Finally, of course, the physical trainer is never immune from injuring themselves during a session. To cover the expenses occasioned by this type of accident, a complementary health insurance seems inevitable. "Personal accident insurance" and covers you for any injuries you might have while performing your personal training activities.
We never want or expect injuries to happen, but like with most things, it is best to be prepared!
Does a Sports Educator Need Insurance Too?
On the Superprof website and among UK sports coaches in general, we find all kinds of teachers and coaches, from vastly different backgrounds and schooling who train and coach sports and physical activities.
Among them, there is the Physical Education Teacher, or gym teacher, who practices in a middle or upper (secondary) school. These days, many of them no longer hesitate to find a supplementary salary by doing in-home sports coaching. It is indeed very practical.
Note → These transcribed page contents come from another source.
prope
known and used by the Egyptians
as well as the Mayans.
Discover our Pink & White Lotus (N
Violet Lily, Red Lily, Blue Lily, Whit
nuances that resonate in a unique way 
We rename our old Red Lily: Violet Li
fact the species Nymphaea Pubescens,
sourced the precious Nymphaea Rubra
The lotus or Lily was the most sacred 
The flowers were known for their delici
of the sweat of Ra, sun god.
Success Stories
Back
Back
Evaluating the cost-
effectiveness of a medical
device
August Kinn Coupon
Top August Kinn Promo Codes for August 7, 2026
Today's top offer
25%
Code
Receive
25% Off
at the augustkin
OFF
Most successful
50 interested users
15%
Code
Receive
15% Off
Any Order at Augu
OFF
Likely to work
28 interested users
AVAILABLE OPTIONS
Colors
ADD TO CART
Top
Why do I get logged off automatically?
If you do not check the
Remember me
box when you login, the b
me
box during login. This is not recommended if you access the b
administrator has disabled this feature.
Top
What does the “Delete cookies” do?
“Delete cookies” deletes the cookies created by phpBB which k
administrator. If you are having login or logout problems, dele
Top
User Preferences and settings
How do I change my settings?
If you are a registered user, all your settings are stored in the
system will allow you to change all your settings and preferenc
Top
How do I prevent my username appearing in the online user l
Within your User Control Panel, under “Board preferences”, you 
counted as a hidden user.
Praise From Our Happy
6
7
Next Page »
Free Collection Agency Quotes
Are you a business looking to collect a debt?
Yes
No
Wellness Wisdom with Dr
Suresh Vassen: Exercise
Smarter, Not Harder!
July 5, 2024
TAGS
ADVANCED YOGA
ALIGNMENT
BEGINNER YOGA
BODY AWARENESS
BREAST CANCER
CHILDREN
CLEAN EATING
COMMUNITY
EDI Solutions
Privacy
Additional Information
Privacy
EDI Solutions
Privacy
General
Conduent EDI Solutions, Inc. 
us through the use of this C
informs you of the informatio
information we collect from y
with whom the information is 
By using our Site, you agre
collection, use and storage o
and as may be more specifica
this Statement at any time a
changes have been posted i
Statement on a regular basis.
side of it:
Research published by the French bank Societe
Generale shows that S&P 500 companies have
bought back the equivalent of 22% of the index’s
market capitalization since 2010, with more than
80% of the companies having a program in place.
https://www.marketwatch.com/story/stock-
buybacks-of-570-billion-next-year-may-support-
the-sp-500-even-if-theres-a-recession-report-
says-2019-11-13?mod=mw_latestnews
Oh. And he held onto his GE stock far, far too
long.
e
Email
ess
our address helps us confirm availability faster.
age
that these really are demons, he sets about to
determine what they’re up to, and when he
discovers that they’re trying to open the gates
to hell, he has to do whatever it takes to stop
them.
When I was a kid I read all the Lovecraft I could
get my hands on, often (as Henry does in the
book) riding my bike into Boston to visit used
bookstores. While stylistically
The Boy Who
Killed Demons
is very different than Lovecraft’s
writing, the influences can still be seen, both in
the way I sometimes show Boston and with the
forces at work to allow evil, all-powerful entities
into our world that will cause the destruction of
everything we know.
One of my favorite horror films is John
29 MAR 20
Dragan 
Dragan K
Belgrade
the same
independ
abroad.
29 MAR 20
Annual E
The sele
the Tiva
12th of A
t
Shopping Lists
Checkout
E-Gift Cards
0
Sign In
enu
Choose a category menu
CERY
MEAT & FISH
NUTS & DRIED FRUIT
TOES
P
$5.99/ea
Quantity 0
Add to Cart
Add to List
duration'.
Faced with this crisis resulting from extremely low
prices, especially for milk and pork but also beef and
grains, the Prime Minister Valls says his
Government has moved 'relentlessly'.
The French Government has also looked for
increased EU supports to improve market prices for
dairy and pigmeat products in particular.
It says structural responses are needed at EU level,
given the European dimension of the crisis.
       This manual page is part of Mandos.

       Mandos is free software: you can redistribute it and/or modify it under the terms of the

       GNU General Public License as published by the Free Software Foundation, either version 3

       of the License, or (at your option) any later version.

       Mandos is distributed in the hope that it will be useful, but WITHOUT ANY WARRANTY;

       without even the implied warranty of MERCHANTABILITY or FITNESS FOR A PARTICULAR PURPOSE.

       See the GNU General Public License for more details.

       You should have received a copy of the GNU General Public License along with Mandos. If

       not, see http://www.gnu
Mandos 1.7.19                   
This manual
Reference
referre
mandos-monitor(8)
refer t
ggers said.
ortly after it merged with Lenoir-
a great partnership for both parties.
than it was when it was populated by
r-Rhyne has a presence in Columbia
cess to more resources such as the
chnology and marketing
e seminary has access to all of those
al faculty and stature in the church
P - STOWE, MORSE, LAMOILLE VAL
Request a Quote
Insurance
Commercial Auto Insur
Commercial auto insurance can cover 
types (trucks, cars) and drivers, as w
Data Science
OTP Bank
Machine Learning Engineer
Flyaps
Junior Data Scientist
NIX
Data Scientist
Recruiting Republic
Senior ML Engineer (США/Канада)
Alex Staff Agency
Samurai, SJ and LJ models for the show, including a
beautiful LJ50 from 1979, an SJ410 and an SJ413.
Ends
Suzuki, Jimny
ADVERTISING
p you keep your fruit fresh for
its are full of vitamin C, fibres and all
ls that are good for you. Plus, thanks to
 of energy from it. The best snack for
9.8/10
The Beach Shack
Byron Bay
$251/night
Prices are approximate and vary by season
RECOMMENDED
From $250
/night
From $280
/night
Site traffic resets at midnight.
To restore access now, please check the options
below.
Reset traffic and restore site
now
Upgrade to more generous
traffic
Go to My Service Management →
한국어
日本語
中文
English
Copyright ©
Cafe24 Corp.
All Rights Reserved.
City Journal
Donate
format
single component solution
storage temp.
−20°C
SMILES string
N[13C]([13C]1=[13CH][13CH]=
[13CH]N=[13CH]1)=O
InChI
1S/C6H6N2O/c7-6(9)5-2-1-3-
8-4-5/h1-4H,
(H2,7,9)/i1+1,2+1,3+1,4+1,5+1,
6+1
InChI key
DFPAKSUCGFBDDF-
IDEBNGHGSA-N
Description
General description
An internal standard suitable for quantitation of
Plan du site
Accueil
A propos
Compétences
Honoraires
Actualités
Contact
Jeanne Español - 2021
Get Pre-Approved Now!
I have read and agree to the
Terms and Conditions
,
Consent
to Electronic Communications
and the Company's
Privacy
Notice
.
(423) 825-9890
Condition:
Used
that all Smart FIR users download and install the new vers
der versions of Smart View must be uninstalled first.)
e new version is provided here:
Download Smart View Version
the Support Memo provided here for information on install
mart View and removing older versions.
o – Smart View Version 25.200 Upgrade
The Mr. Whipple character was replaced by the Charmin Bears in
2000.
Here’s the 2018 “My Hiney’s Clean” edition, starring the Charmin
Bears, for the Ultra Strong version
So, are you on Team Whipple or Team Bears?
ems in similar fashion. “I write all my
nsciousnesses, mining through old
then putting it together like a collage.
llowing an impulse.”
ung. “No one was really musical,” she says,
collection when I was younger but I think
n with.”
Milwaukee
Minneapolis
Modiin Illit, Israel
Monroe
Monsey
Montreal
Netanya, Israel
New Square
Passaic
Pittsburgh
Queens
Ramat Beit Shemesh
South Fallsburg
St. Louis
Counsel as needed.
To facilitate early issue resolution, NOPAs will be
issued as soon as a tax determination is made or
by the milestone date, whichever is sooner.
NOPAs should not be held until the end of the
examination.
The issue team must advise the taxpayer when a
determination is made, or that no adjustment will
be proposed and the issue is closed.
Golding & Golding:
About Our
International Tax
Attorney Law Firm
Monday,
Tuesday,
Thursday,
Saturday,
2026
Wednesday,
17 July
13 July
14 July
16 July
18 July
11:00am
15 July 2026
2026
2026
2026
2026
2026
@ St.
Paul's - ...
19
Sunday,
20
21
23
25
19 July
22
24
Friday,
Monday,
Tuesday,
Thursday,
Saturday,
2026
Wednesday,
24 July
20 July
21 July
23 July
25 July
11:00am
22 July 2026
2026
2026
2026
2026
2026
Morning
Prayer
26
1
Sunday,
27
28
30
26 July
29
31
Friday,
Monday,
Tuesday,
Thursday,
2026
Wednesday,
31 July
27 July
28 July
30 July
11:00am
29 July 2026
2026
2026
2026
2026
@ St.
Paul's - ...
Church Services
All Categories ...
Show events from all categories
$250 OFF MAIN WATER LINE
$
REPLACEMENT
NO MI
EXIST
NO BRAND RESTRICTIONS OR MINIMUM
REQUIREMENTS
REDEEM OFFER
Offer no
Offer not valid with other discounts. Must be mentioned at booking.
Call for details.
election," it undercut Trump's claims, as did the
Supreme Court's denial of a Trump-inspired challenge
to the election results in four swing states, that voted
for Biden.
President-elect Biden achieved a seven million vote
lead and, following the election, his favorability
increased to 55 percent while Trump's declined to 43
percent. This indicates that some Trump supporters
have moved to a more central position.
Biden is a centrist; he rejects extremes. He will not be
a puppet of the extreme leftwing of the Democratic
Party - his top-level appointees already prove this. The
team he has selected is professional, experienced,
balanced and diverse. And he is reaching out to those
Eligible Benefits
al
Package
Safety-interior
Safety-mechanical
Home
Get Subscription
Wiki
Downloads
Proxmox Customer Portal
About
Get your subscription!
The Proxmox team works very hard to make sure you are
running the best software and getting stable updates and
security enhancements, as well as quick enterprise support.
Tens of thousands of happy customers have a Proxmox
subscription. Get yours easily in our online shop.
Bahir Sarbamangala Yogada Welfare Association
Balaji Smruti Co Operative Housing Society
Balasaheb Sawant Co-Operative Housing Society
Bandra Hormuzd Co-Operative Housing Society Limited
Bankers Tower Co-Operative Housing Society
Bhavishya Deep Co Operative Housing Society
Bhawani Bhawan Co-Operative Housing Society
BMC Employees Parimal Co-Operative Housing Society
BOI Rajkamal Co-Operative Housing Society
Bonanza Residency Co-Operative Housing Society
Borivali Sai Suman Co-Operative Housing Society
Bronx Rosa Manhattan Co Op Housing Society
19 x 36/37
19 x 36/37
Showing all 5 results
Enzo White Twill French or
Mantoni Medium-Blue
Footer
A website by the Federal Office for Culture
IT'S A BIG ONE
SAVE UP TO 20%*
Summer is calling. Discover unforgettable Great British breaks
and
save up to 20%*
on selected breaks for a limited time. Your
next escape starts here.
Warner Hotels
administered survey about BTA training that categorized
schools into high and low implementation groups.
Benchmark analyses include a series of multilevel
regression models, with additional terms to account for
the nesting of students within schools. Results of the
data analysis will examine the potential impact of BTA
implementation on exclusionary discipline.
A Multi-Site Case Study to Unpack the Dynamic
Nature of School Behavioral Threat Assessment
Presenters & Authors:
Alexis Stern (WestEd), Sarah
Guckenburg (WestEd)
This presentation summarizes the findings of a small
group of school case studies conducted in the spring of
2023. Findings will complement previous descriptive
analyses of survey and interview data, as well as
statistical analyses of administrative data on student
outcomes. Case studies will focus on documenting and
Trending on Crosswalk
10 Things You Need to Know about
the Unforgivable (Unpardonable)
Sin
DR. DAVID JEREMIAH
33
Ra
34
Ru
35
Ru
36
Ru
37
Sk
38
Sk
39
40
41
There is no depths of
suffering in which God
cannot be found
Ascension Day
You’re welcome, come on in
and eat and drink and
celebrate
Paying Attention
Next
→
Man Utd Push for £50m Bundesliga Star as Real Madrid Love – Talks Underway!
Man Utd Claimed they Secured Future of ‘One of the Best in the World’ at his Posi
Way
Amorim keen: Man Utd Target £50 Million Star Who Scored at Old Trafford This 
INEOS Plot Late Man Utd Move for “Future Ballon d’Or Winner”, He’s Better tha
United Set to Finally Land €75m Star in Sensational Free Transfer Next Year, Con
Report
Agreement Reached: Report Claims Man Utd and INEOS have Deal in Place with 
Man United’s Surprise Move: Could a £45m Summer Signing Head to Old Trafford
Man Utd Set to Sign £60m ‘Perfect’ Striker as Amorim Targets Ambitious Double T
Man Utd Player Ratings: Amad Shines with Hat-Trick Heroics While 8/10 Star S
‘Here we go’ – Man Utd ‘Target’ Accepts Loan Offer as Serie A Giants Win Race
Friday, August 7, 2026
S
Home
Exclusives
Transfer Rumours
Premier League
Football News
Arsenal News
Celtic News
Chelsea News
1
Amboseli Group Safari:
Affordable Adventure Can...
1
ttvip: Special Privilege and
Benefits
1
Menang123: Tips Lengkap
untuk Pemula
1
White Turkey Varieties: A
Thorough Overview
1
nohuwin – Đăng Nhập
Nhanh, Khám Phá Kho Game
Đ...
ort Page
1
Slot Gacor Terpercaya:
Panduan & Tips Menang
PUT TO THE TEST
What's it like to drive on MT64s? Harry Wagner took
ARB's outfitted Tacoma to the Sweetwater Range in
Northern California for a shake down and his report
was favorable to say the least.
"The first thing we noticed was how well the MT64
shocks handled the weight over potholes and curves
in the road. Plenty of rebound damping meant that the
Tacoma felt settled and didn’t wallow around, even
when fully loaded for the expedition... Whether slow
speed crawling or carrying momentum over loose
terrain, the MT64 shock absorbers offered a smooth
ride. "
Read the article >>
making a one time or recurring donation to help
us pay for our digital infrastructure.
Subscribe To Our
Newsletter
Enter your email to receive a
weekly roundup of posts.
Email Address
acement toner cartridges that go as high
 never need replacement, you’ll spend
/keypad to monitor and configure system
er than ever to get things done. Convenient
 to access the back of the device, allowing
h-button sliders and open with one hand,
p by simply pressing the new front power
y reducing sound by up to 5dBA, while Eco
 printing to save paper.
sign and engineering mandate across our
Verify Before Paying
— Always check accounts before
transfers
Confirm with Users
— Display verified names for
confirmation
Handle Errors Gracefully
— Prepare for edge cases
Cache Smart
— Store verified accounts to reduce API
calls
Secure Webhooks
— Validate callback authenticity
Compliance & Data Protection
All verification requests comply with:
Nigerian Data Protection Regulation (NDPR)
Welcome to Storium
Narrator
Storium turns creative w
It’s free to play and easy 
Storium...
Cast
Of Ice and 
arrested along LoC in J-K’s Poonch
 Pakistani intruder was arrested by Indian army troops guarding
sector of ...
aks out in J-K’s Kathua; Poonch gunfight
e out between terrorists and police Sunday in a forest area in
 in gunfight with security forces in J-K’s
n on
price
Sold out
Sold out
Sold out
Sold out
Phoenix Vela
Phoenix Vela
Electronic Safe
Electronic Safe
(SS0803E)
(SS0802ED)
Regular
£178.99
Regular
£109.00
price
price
But do they need to be insured for this after school activity as well?
As civil servants, they are insured in the establishment where they practice throughout the week. This means that outside the school or college where they work, yes, it is necessary for them to take liability insurance that will cover them in the event of bodily injury to their clients.
Every coach or trainer, even yoga or pilates instructors, who are giving private lessons with clients and getting paid to do so, would be wise to get liability insurance. Because this is a professional activity carried out in your own name. This day and age, why would anyone take a chance at finding themselves in court, losing their small business or even worse!?
Do the same thing for yourself as you would for your clients, practice sports in a safe way by insuring yourself.